WHAT TO DO:
Reproduce word for word the lines between those holding "this can be" and "nativa del Quechua.", inclusive, and nothing else from the data below.

☆ ☆ ☆ ☆ ☆ ☆ ☆

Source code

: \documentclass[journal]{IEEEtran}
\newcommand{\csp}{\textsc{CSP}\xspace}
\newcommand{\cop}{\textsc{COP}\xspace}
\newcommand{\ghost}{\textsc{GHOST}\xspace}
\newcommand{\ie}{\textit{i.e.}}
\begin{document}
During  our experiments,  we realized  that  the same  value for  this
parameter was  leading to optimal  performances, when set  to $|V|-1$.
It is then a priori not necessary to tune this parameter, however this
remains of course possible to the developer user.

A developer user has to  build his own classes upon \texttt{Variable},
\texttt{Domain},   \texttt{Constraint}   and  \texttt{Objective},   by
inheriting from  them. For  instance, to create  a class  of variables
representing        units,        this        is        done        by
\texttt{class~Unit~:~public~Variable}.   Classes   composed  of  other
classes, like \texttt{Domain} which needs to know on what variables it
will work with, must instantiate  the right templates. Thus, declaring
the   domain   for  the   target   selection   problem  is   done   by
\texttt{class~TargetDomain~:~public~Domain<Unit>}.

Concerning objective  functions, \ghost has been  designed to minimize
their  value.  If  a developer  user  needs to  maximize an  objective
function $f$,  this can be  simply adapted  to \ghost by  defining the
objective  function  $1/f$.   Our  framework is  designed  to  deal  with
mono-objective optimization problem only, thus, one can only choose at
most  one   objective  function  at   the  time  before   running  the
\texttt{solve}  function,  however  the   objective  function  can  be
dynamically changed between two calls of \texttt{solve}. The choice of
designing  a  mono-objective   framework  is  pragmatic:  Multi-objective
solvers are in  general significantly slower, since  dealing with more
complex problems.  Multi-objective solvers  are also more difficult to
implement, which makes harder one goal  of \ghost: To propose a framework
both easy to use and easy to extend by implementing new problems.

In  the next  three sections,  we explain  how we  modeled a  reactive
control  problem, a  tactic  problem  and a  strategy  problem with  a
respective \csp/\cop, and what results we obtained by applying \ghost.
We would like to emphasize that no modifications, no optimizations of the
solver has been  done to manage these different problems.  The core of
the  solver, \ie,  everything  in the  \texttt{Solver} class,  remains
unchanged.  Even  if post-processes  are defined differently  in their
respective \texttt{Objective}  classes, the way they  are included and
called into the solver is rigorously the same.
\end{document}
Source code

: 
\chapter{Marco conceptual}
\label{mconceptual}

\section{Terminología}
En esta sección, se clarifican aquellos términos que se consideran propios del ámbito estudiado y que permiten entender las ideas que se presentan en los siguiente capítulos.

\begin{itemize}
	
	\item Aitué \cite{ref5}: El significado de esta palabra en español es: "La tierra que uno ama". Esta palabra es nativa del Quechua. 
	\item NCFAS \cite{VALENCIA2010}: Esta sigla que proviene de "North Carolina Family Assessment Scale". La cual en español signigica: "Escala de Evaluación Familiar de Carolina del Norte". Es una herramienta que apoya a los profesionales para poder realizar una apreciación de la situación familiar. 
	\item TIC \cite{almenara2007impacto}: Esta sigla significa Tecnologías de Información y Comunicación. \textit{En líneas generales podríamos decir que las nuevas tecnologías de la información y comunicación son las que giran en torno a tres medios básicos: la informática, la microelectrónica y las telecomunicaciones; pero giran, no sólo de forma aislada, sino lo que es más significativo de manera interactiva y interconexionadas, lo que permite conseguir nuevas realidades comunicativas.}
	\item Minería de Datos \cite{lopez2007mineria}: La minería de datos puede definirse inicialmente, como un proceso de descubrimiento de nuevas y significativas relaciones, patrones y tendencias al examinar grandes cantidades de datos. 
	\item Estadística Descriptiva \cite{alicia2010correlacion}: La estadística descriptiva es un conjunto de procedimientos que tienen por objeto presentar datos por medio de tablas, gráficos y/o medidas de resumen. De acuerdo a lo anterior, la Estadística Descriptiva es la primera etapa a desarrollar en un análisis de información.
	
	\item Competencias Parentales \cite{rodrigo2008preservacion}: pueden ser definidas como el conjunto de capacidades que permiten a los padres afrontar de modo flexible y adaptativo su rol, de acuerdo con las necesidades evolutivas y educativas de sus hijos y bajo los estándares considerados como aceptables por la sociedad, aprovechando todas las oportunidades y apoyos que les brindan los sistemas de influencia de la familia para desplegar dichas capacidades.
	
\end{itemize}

☆ ☆ ☆ ☆ ☆ ☆ ☆

ANSWER SECTION:
function $f$,  this can be  simply adapted  to \ghost by  defining the
objective  function  $1/f$.   Our  framework is  designed  to  deal  with
mono-objective optimization problem only, thus, one can only choose at
most  one   objective  function  at   the  time  before   running  the
\texttt{solve}  function,  however  the   objective  function  can  be
dynamically changed between two calls of \texttt{solve}. The choice of
designing  a  mono-objective   framework  is  pragmatic:  Multi-objective
solvers are in  general significantly slower, since  dealing with more
complex problems.  Multi-objective solvers  are also more difficult to
implement, which makes harder one goal  of \ghost: To propose a framework
both easy to use and easy to extend by implementing new problems.

In  the next  three sections,  we explain  how we  modeled a  reactive
control  problem, a  tactic  problem  and a  strategy  problem with  a
respective \csp/\cop, and what results we obtained by applying \ghost.
We would like to emphasize that no modifications, no optimizations of the
solver has been  done to manage these different problems.  The core of
the  solver, \ie,  everything  in the  \texttt{Solver} class,  remains
unchanged.  Even  if post-processes  are defined differently  in their
respective \texttt{Objective}  classes, the way they  are included and
called into the solver is rigorously the same.
\end{document}
Source code

: 
\chapter{Marco conceptual}
\label{mconceptual}

\section{Terminología}
En esta sección, se clarifican aquellos términos que se consideran propios del ámbito estudiado y que permiten entender las ideas que se presentan en los siguiente capítulos.

\begin{itemize}
	
	\item Aitué \cite{ref5}: El significado de esta palabra en español es: "La tierra que uno ama". Esta palabra es nativa del Quechua. 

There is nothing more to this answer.